MATERIAL SUPPLIED Start Marker

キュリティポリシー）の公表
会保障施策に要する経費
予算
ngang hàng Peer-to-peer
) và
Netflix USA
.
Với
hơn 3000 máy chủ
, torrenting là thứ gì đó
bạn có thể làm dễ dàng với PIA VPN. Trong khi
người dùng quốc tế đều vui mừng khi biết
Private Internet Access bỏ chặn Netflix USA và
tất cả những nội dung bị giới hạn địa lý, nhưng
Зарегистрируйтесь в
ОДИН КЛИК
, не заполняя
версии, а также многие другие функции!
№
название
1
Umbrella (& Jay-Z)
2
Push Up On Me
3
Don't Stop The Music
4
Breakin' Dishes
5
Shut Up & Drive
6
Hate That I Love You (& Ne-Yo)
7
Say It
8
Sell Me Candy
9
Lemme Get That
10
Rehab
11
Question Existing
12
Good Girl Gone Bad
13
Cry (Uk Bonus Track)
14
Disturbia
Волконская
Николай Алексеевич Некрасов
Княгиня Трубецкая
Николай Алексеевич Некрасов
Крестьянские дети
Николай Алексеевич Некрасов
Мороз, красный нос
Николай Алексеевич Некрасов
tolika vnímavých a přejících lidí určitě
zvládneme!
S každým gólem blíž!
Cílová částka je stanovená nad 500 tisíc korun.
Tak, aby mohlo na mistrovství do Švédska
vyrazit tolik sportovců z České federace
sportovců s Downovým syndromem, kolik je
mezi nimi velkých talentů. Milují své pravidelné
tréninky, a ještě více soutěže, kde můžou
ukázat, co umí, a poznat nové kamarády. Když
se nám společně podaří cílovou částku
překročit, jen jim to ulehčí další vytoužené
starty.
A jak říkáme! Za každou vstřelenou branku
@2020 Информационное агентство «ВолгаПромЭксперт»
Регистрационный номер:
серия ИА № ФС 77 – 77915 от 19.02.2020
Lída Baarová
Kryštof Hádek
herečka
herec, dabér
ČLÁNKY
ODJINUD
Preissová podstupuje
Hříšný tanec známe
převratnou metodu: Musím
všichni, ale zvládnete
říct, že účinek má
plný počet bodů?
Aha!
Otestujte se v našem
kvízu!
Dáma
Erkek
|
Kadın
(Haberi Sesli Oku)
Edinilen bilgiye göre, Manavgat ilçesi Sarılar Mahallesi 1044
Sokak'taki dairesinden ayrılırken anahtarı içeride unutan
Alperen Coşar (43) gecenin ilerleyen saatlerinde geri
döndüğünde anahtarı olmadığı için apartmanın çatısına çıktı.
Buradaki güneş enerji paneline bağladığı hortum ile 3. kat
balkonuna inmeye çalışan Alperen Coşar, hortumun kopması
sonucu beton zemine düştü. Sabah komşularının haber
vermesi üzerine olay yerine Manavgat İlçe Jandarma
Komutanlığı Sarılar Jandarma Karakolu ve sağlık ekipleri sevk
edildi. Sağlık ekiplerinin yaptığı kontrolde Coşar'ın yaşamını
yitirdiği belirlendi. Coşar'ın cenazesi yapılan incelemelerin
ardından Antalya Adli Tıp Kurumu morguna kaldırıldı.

MATERIAL SUPPLIED End Marker

» **WHAT TO PRODUCE**
Pick out every line in the rows that contains the word "anahtarı". Case counts.

» **EXERCISE OUTPUT**
Sokak'taki dairesinden ayrılırken anahtarı içeride unutan
döndüğünde anahtarı olmadığı için apartmanın çatısına çıktı.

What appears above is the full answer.